I was around 3-years old at the time. We hadn’t moved out of our Essex home. From the outside, it wasn’t anything spectacular. A one car garage on the right, stairs led up to the front door. It was a small house for 7 people, and for me this was my first home.

On this day, my mom and I went to a local seafood store that was down the road from us. I really didn’t like walking. Mainly because my stubby legs and tiny feet could only cover so much ground. I also just wanted to be carried by my mom.

We walked home from the seafood store with Mom carrying a large paper bag. I must have been a very energetic child because at one point, we had to stop along a stonewall so Mom could catch her breath.
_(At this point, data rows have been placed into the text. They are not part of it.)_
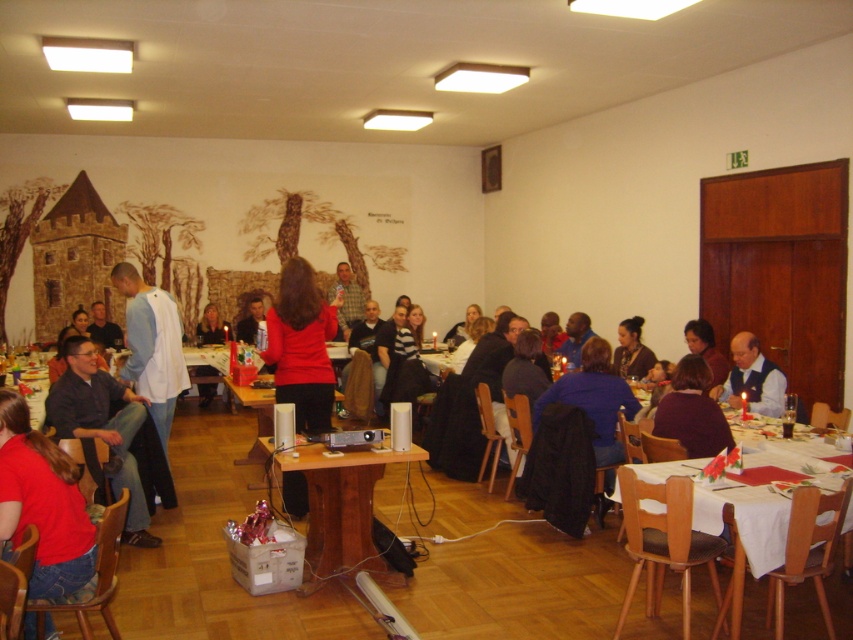
Consider the image. Between matte blue vest at lower right and wooden table at lower left, which one appears on the right side from the viewer's perspective?

matte blue vest at lower right

Who is more distant from viewer, (767, 380) or (26, 387)?

The point (26, 387) is behind.

Locate an element on the screen. The width and height of the screenshot is (853, 640). matte blue vest at lower right is located at coordinates (753, 378).

Between point (764, 500) and point (97, 413), which one is positioned in front?

Positioned in front is point (764, 500).

Identify the location of white cloth table at lower right. (746, 531).

Who is higher up, wooden table at lower left or light blue shirt at center?

light blue shirt at center is higher up.

Does wooden table at lower left appear over light blue shirt at center?

Incorrect, wooden table at lower left is not positioned above light blue shirt at center.

Is point (20, 358) behind point (91, 312)?

No, (20, 358) is in front of (91, 312).

Locate an element on the screen. The height and width of the screenshot is (640, 853). wooden table at lower left is located at coordinates (28, 381).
Mom needed both hands to carry the paper bag, and I wanted her to carry me instead. Or at least play with me. Or hold my hand. That’s when the paper bag moved. Something was still alive inside. I no longer wanted Mom to carry me. I just fixated my eyes on this large package Mom held, and before I could even think of what lurked inside, a red claw tore through the paper like nothing! I must have gone crazy because a second claw followed! Both claws waved around the air, each held down tightly with blue rubber bands. My mom was carrying a monster. She must have been so brave. I don’t think I wanted my mom to carry me next to such a beast.

Finding a voice among strangers

For quite some time, I’ve wanted to write a blog to keep track of my childhood memories. I haven’t yet decided why I chose a blog as my medium. One friend suggested I do a v-blog, but I’m not that comfortable in front of the camera. I have also wondered why even share my personal story with the world instead of just recording everything in a diary for my personal reflection. I do tend to keep this blog a secret from friends and personal family, and I feel that will help me find a way to write these short memoirs. To be honest, I have a very difficult time sharing these stories with anyone, even to my closest of friends. Maybe by writing to complete strangers, I will have an outlet to share my voice.

I’m not sure the frequency of when I’m going to publish something. Right now, I can only remember a few things very vividly, so I may only publish a memory once every two weeks. In between that time, however, I will try to post something unrelated to my memories. It might be personal thoughts, opinions, or ideas. I will try at least once a week to update something. Since it is Monday night, I plan to bring something to this blog on a Monday before I sleep.